Man kennt es als Aufschrift von Boxringen her. Es ist der Name eines Herstellers von jenen Handschuhen, mit denen kräftige Burschen und längst auch Frauen sportlich aufeinander einprügeln. Irgendwo müssen sie ja hin mit ihrer Kraft. Wir dachten an einen fast drei Meter langen Russen, der viele Gegner, aber nicht alle schlagkräftig das Fürchten lehrte. Wir dachten auch an „Rocky“-Darsteller Sylvester Stallone und an den Schauspieler Dolph Lundgren, der in einer der Fortsetzungen des Boxerfilms mitboxte.
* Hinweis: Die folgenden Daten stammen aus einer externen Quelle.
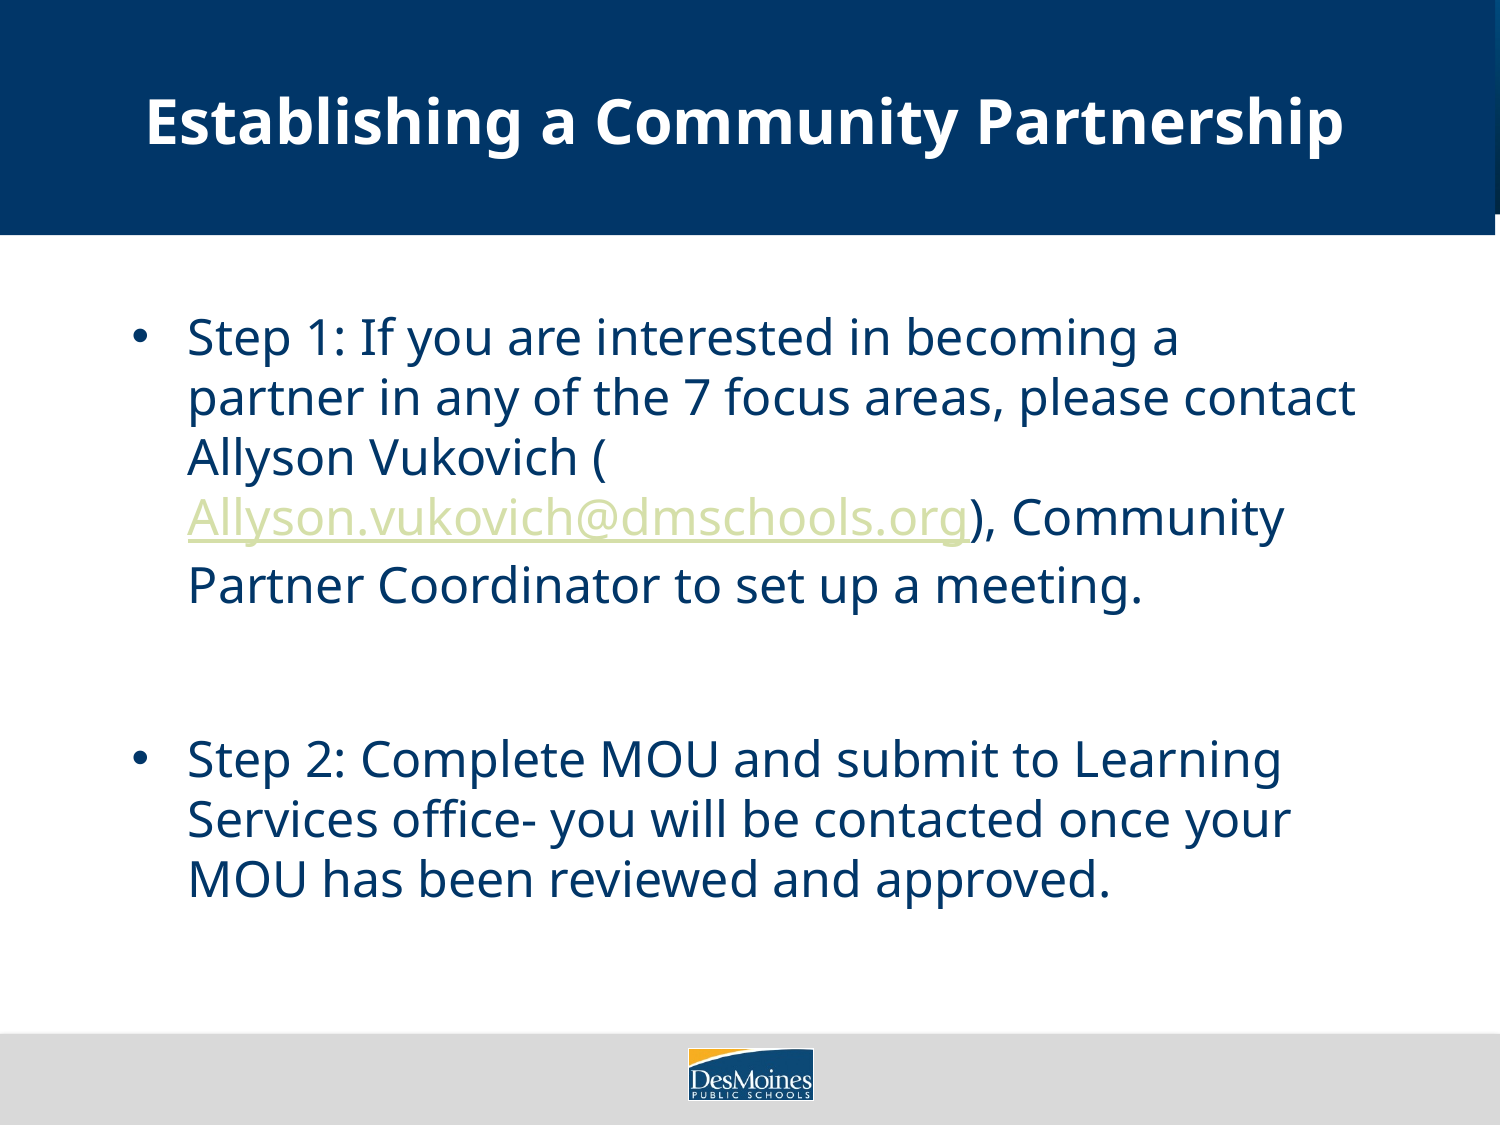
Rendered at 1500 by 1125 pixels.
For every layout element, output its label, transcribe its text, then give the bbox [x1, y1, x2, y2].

picture [689, 1049, 813, 1100]
picture [0, 0, 1500, 1033]
list Step 1: If you are interested in becoming a partner in any of the 7 focus areas, please contact Allyson Vukovich (Allyson.vukovich@dmschools.org), Community Partner Coordinator to set up a meeting. Step 2: Complete MOU and submit to Learning Services office- you will be contacted once your MOU has been reviewed and approved. [115, 297, 1374, 1013]
title Establishing a Community Partnership [0, 0, 1496, 236]
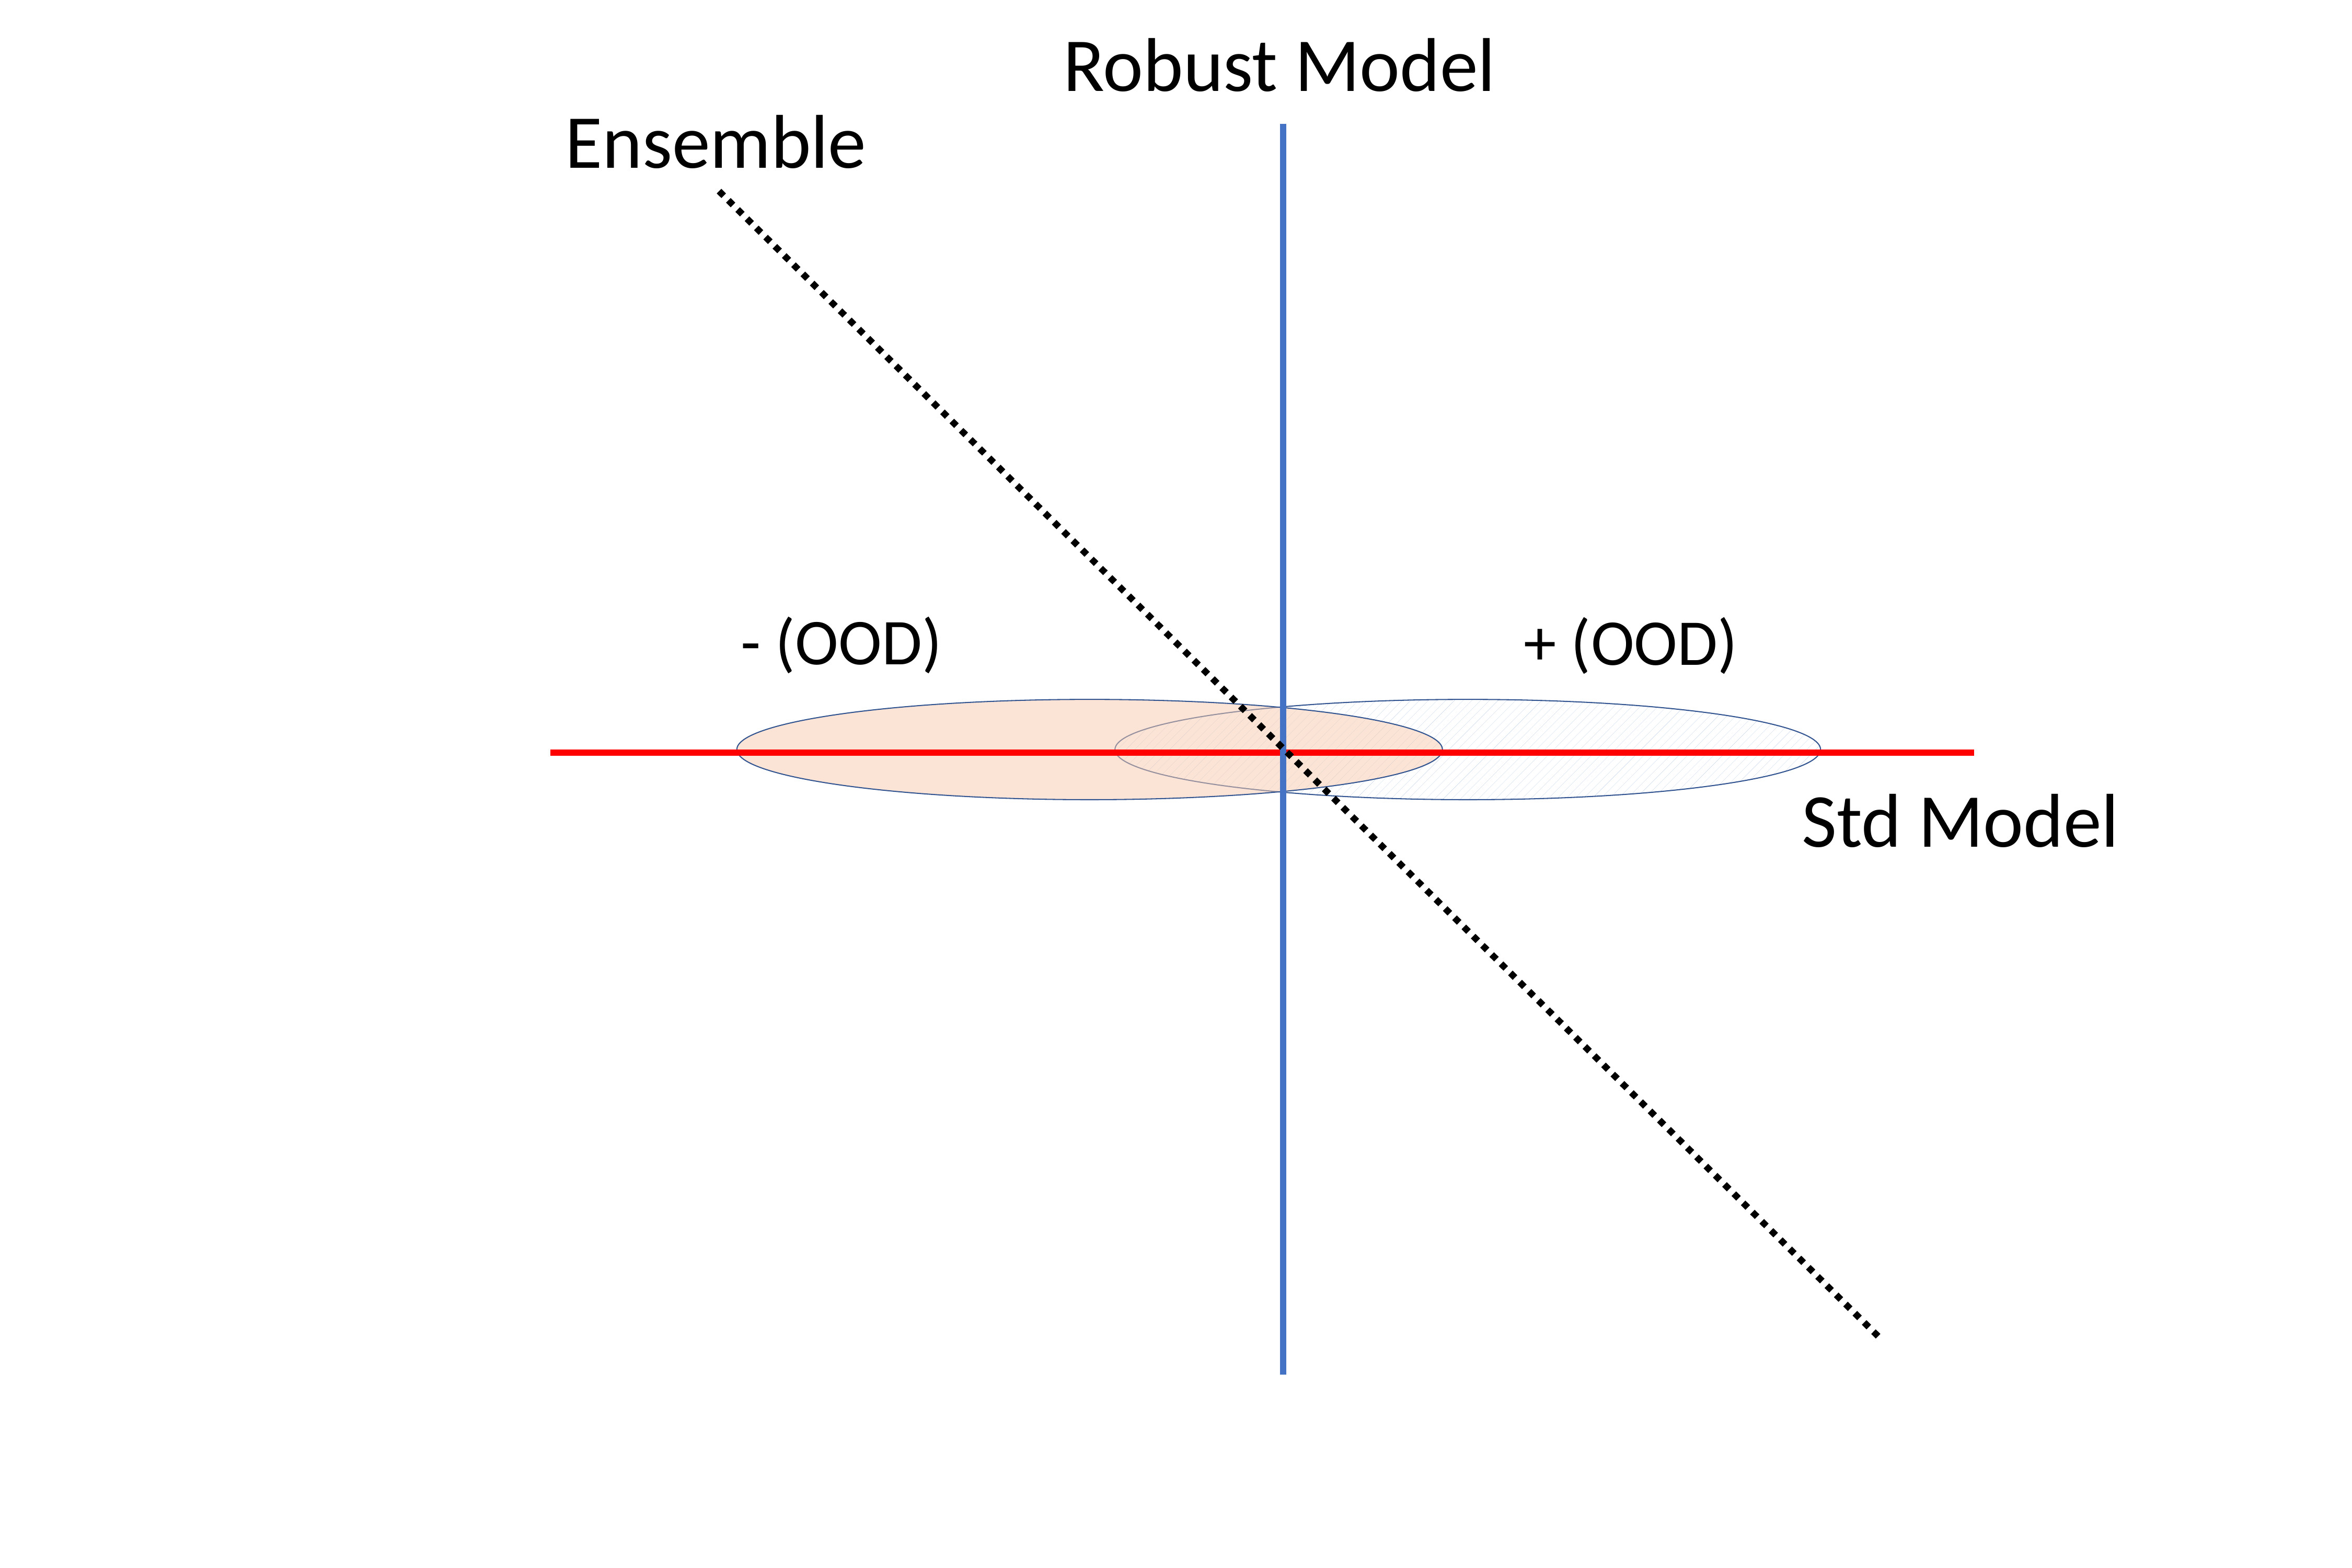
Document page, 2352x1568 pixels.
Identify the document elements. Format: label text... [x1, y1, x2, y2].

Und wir dachten daran, dass es Menschen gibt, die „Rocky“ für einen der besten Filme aller Zeiten halten, obwohl eigentlich kein Film mit und nach einem Drehbuch von Sylvester Stallone diese Ehrbezeugung verdienen kann.

Wir halten die Wertschätzung für verblüffend, nicht fantastisch. Spannend ist der Film, wenn es in den Ring geht, schon. Und manche denken jetzt womöglich an spannende Momente, die sie beim Schauen tatsächlicher oder filmischer Kämpfe erlebten. Verblüffend, fantastisch ist, je nach Perspektive, vieles. Aber näher betrachtet ist manches, was so wirkt, recht banal. Wenn das mitgebrachte Brot nicht von einem Ort zum Tausch von Lebensmitteln stammte, wäre übrigens insgesamt mehr Geld zu entrichten gewesen.

Redaktion Kulturredakteur, zuständig für Literatur, Kunst und Film.